AUFGABEN
(a) Schreib aus dem Auszug den Abschnitt ab, der bei „Schau dir das“ anfängt und mit „cocoon (4. Juni 2003)“ aufhört.
(b) Was soll man laut Bandit_profi im Auszug nach dem Ansehen des Tutorials ein wenig verstellen?

# "umrisse" von objekten/gesichtern etc erstellen



## boris (3. Juni 2003)

hey leuts, irgendwie weiss ich net genau wie ich das beschreiben soll, was ich versuch zu erstellen 
hier ein beispiel was ich meine






wie kann ich die dunklen stellen  von den hellen in 2 farben unterteilen, bzw in weiss/schwarz
help plz 
bye

ps: ignoriert das muster in dem dunkeln blau, geht ausschließlich und diesen kontrasteffekt


----------



## Bandit_profi (4. Juni 2003)

Hallo,
hab grad kaum Zeit deswegen nur schnell nen Link:
Tutorial - rtb 

Schau dir das Tut mal an. Dann verstellst einfach die Stufen in Schritt zwei ein wenig. Habs jetzt net ausprobiert aber ich denke so könnte es klappen. Probiers einfach mal.

Bandit


----------



## cocoon (4. Juni 2003)

DATENAUSZUG
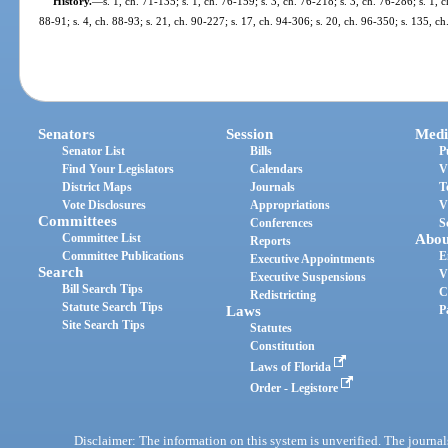
History.
—
s. 1, ch. 71-135; s. 1, ch. 76-159; s. 3, ch. 76-218; s. 3, ch. 76-286; s. 1, c
88-91; s. 4, ch. 88-93; s. 21, ch. 90-227; s. 17, ch. 94-306; s. 20, ch. 96-350; s. 135, c
Senators
Session
Medi
Senator List
Bills
P
Find Your Legislators
Calendars
V
District Maps
Journals
T
Vote Disclosures
Appropriations
V
Committees
Conferences
S
Committee List
Abou
Reports
Committee Publications
E
Executive Appointments
Search
V
Executive Suspensions
Bill Search Tips
C
Redistricting
Statute Search Tips
Laws
P
Site Search Tips
Statutes
Constitution
Laws of Florida
Order - Legistore
Disclaimer: The information on this system is unverified. The journals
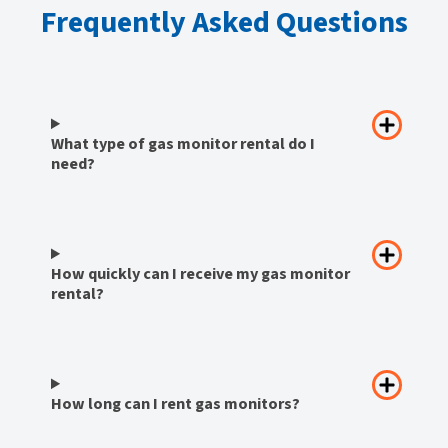
Frequently Asked Questions
What type of gas monitor rental do I
need?
How quickly can I receive my gas monitor
rental?
How long can I rent gas monitors?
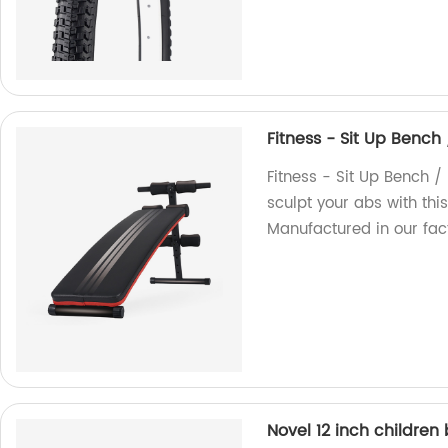
Fitness - Sit Up Bench
Fitness - Sit Up Bench 
sculpt your abs with thi
Manufactured in our fact
Novel 12 inch children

LÖSUNGEN
(a)
Schau dir das Tut mal an. Dann verstellst einfach die Stufen in Schritt zwei ein wenig. Habs jetzt net ausprobiert aber ich denke so könnte es klappen. Probiers einfach mal.

Bandit


----------



## cocoon (4. Juni 2003)

(b) Die Stufen in Schritt zwei.